Marche des drapeaux à Al Qods : Le leader du Hamas, I. Haniyeh, menace Israël

Le leader du mouvement islamiste palestinien Hamas a mis en garde dimanche 22 mai contre une marche prévue par des nationalistes juifs dans le secteur palestinien de Jérusalem occupé par Israël, affirmant qu’il emploierait «tous les moyens» pour y faire face.  La marche très controversée «des drapeaux» doit avoir lieu le 29 mai pour marquer la «Journée de Jérusalem», soit l’anniversaire pour les Israéliens de la «réunification» de la Ville sainte, synonyme pour les Palestiniens de l’annexion en 1967 par Israël de Jérusalem-Est, jugée illégale au regard du droit international.

L’itinéraire de la marche qui doit se rendre au mur des Lamentations, site de prière le plus sacré du judaïsme situé en contrebas de l’esplanade des Mosquées, a été provisoirement approuvé par les autorités israéliennes.  Il permet une entrée dans la Vieille ville par la porte de Damas, donnant sur le quartier musulman où se trouve l’esplanade des Mosquées, troisième lieu saint de l’islam et site le plus sacré du judaïsme sous son nom de Mont du Temple. Mais cet itinéraire ne permet pas un accès à l’esplanade des Mosquées, qui abrite la mosquée Al-Aqsa, point chaud de tensions avec les Palestiniens.
I. Haniyeh a dénoncé des «appels à faire irruption dans la mosquée Al-Aqsa et à organiser une marche des drapeaux».  «Je mets en garde l’ennemi contre la perpétration de tels crimes», a-t-il encore dit. «Nous y ferons face par tous les moyens et nous ne permettrons jamais que la mosquée Al-Aqsa soit violée».  Il s’exprimait lors d’un discours prononcé à l’occasion du premier anniversaire de la dernière guerre entre Israël et le Hamas, au pouvoir dans l’enclave de Gaza sous blocus israélien, déclenchée après une flambée de violences entre Palestiniens et forces de sécurité israéliennes sur l’esplanade des Mosquées.

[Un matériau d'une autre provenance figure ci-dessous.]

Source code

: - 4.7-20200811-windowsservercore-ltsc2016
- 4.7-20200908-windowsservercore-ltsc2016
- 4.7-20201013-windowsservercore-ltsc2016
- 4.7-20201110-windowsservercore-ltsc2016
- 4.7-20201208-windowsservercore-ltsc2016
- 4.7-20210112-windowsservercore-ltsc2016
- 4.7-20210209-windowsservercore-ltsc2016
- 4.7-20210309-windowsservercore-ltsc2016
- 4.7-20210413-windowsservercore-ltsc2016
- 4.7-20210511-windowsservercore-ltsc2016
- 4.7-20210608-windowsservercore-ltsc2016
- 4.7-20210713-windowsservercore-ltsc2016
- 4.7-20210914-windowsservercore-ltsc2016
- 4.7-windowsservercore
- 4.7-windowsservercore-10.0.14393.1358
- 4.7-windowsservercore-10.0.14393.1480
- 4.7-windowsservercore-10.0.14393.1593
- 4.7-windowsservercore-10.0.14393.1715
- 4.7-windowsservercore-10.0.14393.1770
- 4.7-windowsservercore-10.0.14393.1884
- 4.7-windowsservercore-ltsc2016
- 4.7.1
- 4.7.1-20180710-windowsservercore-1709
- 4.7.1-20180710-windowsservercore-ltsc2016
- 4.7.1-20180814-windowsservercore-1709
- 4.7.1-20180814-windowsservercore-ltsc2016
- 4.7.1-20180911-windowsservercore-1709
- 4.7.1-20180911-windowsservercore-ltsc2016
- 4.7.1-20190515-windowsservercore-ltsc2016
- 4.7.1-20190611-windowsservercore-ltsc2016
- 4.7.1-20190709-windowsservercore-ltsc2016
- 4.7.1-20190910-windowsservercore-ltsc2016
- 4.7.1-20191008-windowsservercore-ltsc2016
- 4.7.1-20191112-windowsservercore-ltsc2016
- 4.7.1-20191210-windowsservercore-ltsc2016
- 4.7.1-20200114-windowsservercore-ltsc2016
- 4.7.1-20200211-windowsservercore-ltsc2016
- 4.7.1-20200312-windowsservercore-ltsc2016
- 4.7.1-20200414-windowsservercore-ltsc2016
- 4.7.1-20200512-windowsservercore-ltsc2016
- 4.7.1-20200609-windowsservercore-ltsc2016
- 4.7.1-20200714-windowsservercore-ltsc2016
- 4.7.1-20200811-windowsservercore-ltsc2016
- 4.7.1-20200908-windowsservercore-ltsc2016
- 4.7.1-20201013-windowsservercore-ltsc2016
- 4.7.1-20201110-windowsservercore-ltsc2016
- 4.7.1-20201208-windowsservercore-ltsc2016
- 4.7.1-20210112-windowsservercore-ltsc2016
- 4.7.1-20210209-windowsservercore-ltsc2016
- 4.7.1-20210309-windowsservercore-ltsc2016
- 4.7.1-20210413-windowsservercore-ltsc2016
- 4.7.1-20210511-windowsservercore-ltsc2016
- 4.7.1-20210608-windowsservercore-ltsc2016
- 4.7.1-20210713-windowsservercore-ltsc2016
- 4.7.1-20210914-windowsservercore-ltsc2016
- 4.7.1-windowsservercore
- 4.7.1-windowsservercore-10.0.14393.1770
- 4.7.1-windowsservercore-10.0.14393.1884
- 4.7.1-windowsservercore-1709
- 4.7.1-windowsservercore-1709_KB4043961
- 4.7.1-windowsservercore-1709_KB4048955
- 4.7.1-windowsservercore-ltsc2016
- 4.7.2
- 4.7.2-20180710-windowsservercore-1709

Ces propos interviennent après que plus de 70 Palestiniens ont été blessés la semaine dernière dans des affrontements avec les forces israéliennes lors de funérailles à Jérusalem, selon des médecins palestiniens. La police israélienne a évoqué des «émeutes violentes» ayant menacé la vie d’officiers.

Quelques jours  plus tôt, la police israélienne s’en était pris au cortège funéraire de Shireen Abu Akleh, journaliste palestino-américaine d’Al Jazeera, tuée lors d’un raid israélien à Jénine, en Cisjordanie, territoire palestinien occupé par Israël depuis 1967.